2. “I believe in you, Charlie. Win or lose.”

Standing up to Ducksworth within Reilly’s earshot is Bombay’s first step toward self-exorcism. Confronting Reilly after a Hawk maliciously sends a Duck to the hospital for cheap scoreboard gains is the second.

The final step is sending Charlie off on his penalty shot with a pep talk 180 degrees removed from Reilly’s. After three rancid reflections on that scarring episode, he takes his third stride toward redress with substantive strategy advice on a move involving three dekes.

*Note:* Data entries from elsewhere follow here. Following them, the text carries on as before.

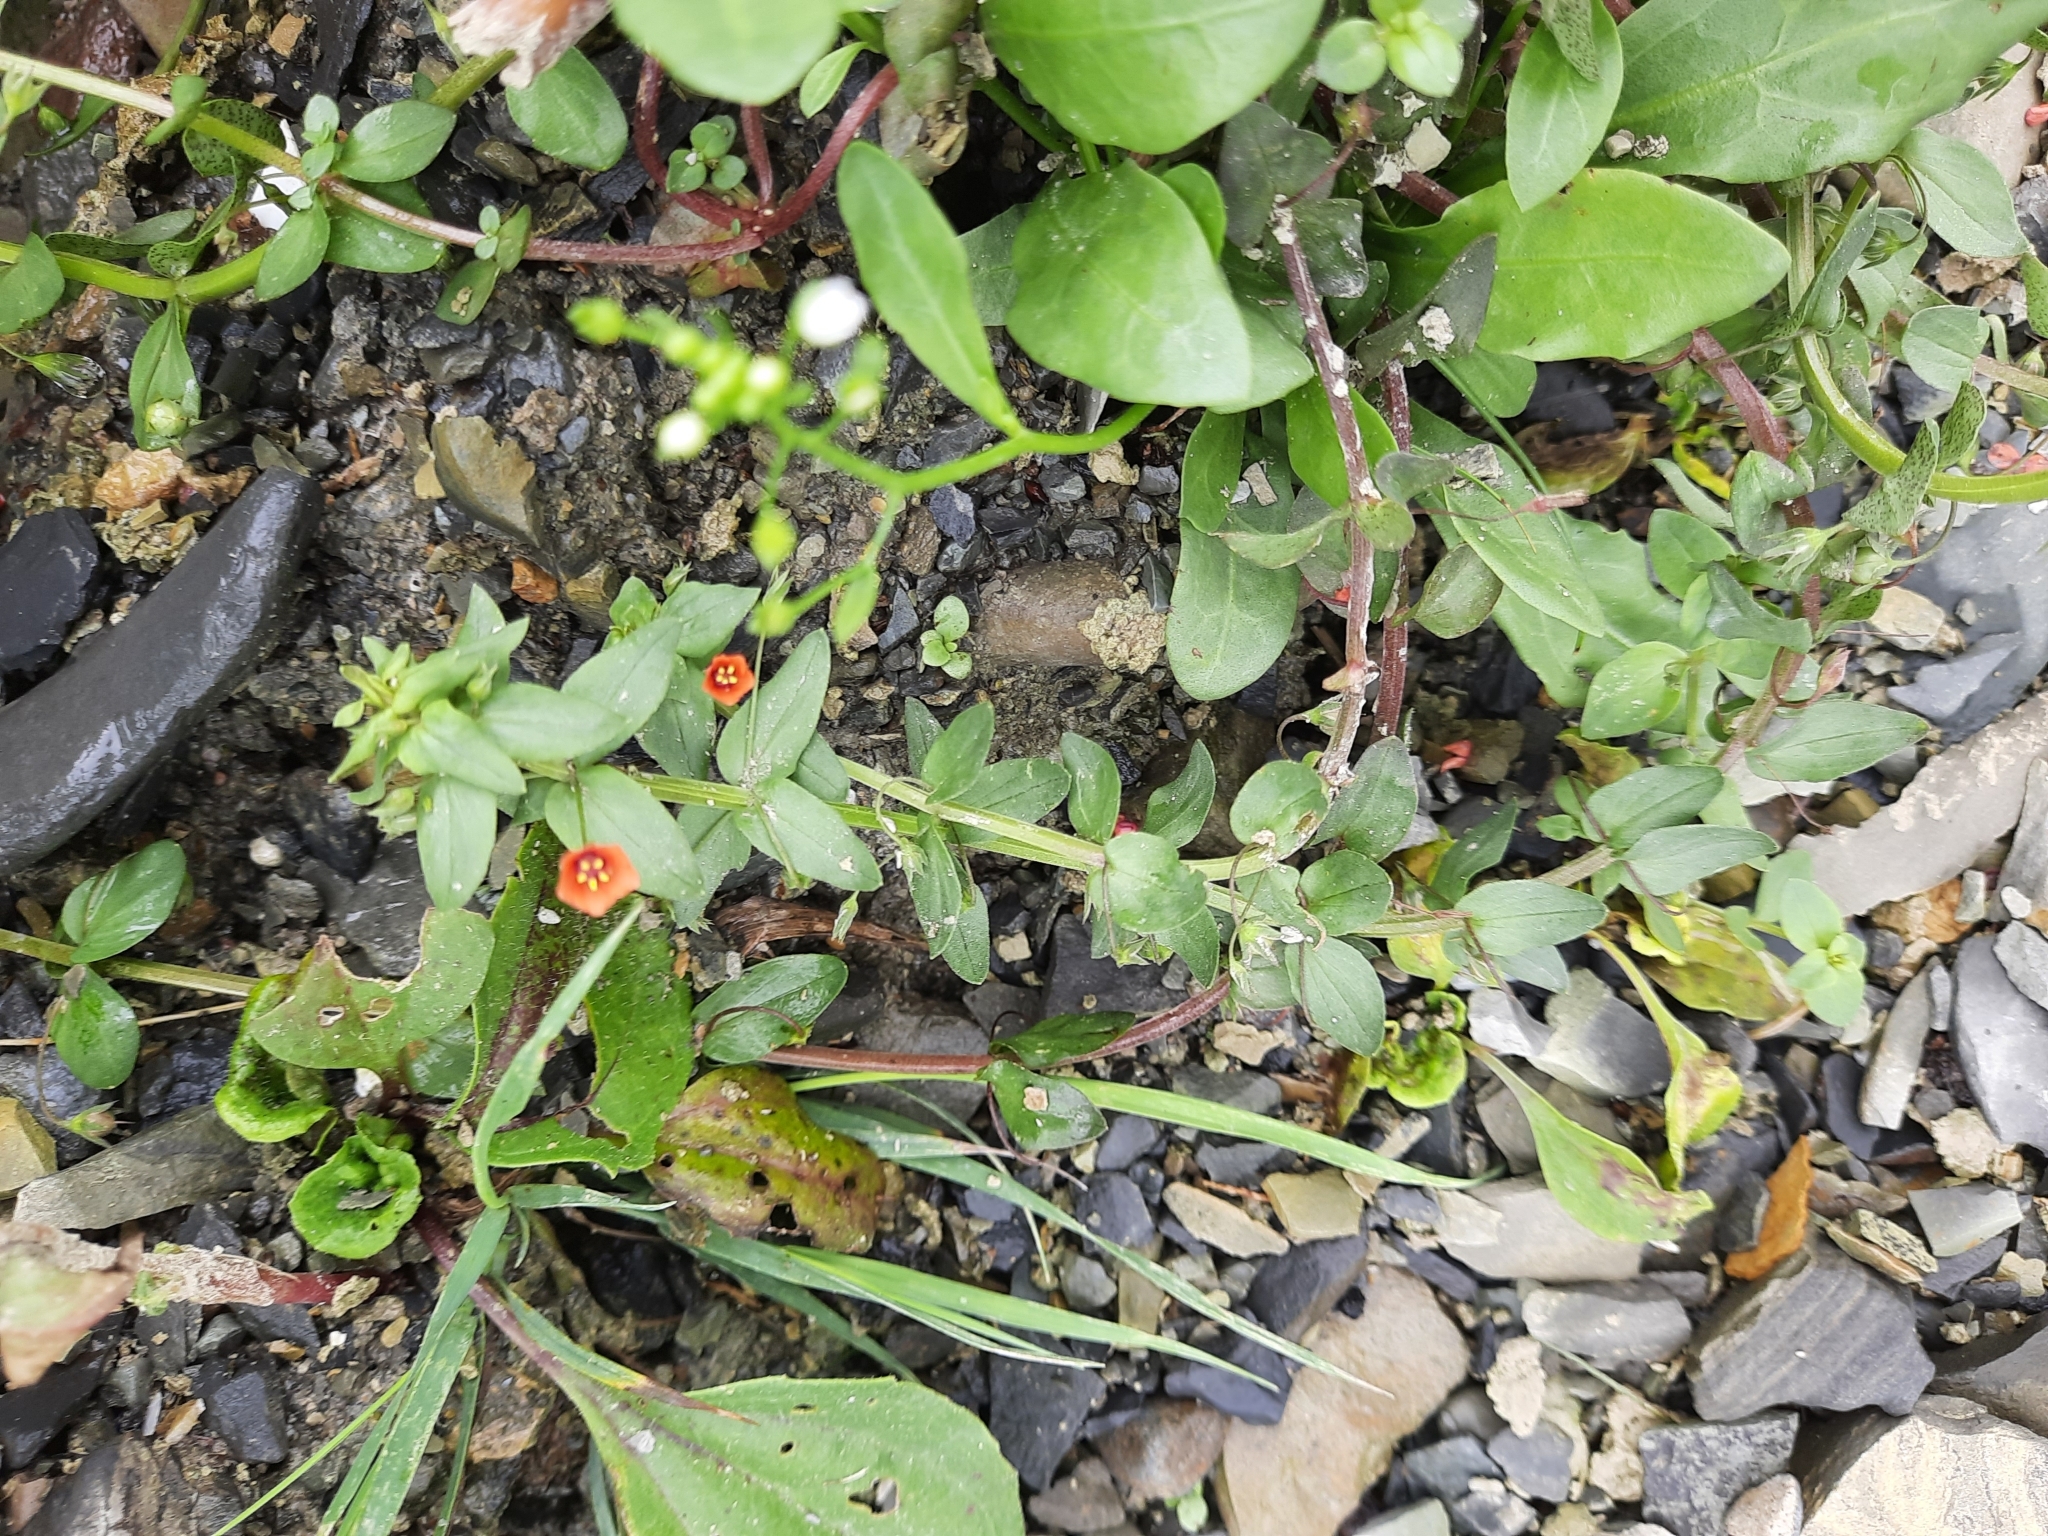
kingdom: Plantae
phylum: Tracheophyta
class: Magnoliopsida
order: Ericales
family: Primulaceae
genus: Lysimachia
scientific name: Lysimachia arvensis
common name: Scarlet pimpernel
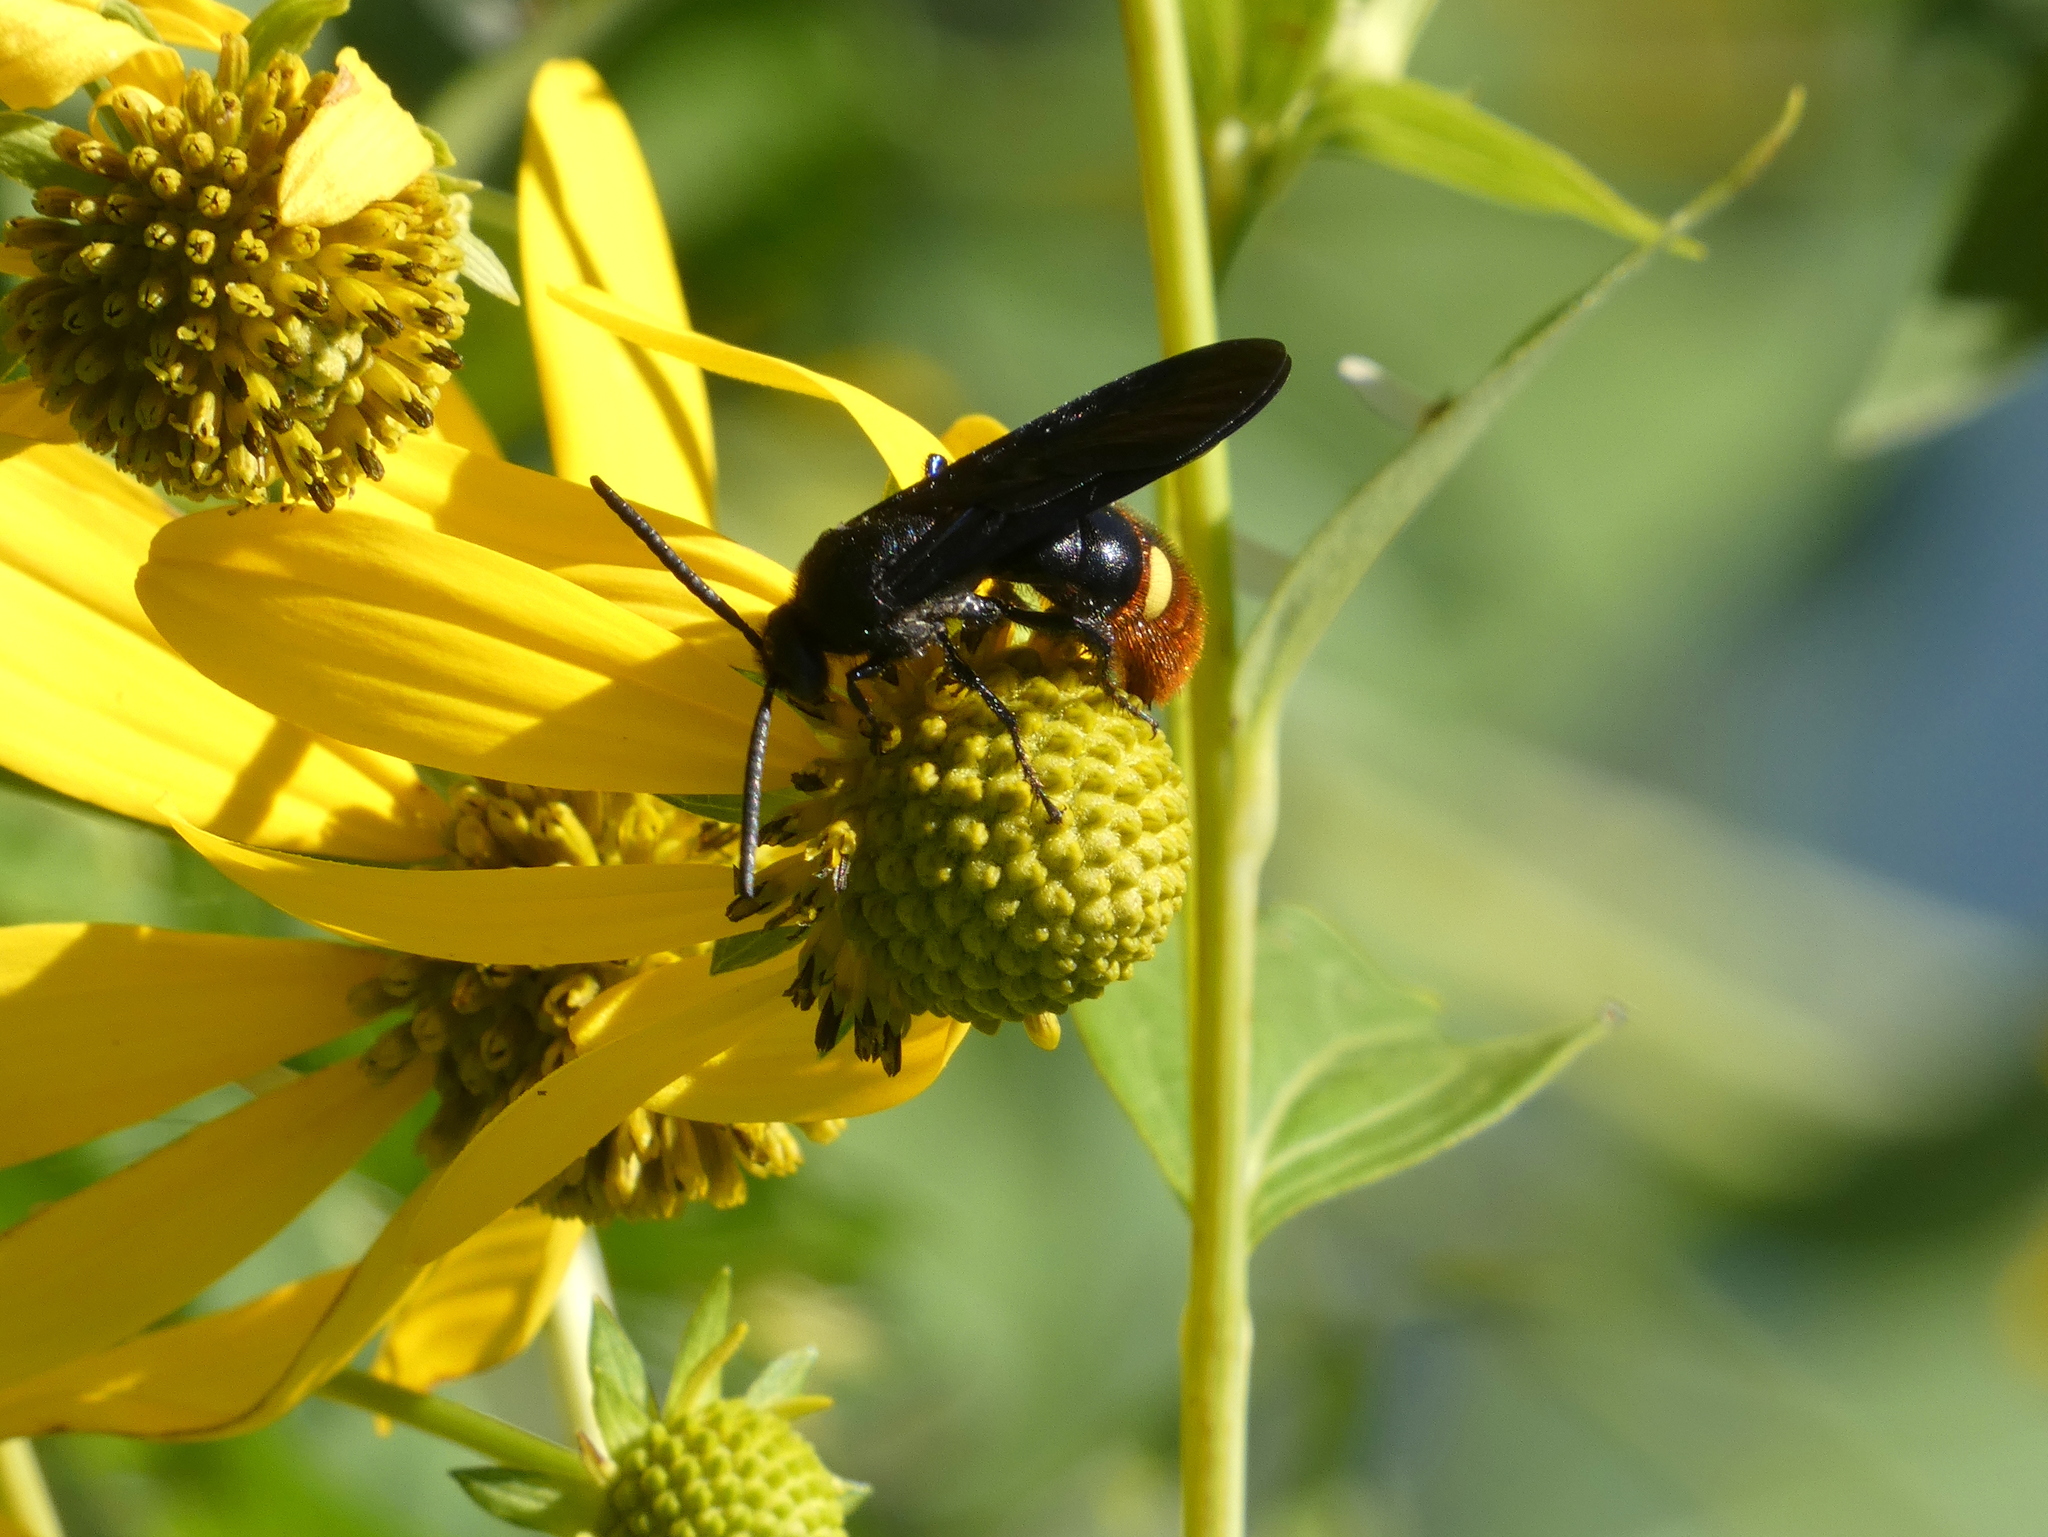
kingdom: Animalia
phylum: Arthropoda
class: Insecta
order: Hymenoptera
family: Scoliidae
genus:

Is it a trite and sappy pattern through the adult eye? Yes. But it does what it is supposed to for a narrative of this nature.

1. “I’m proud to be a Duck, and I’d be proud to fly with any one of you.”

The movie paces itself before lending its title relevance, but Bombay’s speech makes the wait worthwhile.

This comes on the other side of Bombay ceremoniously revealing his team jersey after his flock loyalty lecture. It also marks the first of the aforementioned takeoffs on Hans’ advice.

And one could argue that it even gave Disney a boost when it chose to branch out the brand. Despite persistent ridicule, plenty of NHL personnel have been proud to be Ducks over the last quarter-century.